THE REQUEST:
Gather every line in the items below that contains the word "shown".

[start of DATA TO PROCESS]

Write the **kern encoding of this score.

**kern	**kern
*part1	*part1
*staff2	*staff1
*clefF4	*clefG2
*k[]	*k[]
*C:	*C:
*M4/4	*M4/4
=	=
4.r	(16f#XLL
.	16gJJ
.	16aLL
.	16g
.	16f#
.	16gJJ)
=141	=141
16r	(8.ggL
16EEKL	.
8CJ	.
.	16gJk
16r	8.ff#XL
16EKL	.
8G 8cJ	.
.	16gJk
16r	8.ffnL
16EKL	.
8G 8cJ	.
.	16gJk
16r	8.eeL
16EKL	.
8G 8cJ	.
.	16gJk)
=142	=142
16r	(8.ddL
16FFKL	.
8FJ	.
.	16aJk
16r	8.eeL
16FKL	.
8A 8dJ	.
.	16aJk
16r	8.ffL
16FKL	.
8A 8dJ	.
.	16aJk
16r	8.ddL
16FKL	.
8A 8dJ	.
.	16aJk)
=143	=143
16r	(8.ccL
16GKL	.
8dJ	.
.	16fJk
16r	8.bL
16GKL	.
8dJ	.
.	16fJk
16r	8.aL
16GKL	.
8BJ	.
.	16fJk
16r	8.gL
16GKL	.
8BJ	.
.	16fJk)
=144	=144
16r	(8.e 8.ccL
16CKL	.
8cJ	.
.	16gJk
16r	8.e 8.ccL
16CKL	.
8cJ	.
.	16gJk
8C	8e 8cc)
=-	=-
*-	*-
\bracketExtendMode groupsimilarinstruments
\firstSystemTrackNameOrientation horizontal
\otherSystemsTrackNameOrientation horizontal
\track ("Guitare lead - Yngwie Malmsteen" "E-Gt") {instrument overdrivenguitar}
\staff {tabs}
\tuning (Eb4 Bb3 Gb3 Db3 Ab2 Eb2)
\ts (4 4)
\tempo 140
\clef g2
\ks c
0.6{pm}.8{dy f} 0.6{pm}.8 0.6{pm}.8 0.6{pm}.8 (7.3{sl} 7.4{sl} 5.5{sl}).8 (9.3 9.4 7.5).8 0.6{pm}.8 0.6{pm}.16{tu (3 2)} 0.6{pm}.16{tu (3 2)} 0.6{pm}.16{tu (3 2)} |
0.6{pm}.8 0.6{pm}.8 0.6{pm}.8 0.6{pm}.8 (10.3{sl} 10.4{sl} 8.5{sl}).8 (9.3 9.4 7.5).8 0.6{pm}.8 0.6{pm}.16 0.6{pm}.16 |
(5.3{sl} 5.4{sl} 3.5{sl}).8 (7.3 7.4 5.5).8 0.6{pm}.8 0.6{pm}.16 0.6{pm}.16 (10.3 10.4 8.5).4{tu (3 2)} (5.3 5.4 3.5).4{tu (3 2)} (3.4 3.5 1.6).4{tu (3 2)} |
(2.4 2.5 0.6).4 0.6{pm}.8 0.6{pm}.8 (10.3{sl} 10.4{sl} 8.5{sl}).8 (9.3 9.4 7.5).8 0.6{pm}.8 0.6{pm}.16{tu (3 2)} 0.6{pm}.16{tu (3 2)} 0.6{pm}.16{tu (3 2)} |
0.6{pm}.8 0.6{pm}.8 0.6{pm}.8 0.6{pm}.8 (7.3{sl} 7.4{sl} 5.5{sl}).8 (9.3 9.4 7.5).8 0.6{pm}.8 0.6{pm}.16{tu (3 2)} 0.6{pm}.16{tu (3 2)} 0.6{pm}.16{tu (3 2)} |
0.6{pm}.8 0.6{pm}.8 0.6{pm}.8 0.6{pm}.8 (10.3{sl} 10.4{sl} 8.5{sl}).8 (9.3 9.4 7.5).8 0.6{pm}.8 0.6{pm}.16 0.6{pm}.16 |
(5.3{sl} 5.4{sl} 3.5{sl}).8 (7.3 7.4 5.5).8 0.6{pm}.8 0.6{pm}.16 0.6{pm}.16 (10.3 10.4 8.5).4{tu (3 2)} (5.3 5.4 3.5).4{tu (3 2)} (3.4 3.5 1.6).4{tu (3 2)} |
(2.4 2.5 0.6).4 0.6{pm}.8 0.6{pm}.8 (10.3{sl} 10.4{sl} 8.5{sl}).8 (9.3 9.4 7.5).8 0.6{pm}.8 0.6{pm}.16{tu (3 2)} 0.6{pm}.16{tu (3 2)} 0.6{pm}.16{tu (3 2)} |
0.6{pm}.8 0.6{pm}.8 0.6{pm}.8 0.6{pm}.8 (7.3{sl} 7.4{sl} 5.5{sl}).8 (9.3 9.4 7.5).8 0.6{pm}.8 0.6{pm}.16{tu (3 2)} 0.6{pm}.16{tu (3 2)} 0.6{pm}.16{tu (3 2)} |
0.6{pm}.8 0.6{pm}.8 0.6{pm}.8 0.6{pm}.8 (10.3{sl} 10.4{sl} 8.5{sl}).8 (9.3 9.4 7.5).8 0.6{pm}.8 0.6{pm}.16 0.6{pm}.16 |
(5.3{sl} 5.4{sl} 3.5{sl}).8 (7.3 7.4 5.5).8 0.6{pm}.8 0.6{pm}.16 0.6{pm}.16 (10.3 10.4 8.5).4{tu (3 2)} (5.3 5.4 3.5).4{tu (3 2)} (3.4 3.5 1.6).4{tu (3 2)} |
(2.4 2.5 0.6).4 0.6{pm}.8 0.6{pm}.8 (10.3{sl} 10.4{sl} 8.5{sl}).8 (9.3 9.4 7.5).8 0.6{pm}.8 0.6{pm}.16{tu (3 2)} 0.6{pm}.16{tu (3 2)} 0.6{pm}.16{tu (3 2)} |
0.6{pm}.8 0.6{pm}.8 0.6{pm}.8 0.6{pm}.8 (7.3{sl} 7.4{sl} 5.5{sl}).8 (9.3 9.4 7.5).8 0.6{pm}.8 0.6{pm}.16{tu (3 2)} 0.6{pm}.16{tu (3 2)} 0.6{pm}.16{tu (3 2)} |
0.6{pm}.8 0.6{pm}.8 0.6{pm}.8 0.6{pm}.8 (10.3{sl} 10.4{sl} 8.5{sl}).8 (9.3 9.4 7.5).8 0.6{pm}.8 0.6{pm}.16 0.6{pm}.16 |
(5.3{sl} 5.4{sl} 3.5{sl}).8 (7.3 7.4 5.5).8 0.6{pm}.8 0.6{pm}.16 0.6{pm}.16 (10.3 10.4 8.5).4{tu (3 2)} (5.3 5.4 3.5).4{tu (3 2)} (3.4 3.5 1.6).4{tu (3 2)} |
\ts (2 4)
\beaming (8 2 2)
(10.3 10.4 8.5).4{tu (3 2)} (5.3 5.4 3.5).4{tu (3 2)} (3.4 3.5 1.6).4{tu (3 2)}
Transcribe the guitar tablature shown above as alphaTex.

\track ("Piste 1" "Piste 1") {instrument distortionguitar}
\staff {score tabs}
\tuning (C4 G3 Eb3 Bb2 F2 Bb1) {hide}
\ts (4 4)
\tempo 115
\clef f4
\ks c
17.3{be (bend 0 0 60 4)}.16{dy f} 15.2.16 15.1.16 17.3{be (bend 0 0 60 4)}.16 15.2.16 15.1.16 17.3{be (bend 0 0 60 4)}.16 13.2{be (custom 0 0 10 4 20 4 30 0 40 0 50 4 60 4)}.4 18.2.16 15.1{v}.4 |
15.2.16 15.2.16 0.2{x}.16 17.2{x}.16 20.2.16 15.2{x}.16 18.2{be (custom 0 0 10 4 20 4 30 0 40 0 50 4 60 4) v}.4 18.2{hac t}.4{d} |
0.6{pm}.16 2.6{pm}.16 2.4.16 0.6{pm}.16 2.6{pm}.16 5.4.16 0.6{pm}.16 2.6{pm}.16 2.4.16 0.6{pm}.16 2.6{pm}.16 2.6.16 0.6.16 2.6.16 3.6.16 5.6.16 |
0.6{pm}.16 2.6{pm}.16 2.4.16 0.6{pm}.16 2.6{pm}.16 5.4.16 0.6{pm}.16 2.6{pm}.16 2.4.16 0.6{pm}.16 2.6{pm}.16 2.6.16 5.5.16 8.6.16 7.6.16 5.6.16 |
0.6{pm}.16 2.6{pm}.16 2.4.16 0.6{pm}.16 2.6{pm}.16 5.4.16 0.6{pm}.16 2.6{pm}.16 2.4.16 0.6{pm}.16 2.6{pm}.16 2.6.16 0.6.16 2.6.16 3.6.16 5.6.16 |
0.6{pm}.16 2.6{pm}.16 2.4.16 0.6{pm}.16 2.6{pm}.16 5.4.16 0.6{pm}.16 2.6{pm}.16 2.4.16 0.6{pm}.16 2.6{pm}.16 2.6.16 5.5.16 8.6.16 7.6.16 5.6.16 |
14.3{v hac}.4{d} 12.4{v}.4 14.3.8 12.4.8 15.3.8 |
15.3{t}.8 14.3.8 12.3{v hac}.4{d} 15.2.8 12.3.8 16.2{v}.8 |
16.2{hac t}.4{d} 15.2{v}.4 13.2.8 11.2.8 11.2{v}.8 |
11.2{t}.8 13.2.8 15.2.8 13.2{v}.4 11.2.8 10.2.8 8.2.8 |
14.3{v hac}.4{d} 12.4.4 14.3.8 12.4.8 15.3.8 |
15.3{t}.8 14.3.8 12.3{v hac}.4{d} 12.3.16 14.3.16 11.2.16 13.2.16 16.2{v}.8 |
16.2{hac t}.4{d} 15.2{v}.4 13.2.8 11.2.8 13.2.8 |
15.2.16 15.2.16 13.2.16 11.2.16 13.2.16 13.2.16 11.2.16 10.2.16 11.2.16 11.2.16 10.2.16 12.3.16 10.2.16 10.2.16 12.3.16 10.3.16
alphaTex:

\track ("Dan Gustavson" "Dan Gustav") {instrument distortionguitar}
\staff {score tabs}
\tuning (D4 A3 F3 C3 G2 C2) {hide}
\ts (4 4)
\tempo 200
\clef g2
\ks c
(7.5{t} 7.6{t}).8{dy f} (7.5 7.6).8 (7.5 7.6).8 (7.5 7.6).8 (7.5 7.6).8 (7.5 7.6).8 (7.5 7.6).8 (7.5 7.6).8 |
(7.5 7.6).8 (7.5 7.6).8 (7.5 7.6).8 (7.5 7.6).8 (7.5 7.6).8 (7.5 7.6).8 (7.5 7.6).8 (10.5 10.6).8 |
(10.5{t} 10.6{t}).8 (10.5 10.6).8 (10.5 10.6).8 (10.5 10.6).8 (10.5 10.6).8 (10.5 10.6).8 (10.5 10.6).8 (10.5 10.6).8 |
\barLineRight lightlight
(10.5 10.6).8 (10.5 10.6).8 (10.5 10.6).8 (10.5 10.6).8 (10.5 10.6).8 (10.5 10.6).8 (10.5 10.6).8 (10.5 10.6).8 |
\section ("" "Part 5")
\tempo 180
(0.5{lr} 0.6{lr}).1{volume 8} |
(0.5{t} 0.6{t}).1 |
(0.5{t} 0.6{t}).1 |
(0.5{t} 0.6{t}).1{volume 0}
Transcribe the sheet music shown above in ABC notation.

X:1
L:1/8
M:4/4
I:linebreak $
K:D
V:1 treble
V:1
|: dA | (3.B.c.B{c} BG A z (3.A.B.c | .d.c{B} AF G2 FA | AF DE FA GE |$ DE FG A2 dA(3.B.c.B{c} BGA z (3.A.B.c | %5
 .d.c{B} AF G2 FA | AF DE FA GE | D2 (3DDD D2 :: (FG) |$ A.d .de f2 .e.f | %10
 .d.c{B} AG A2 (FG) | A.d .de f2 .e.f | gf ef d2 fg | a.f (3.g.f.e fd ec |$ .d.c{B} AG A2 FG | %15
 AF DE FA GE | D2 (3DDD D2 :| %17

[end of DATA TO PROCESS]

RESULT OF THIS EXERCISE:
Transcribe the guitar tablature shown above as alphaTex.
Transcribe the sheet music shown above in ABC notation.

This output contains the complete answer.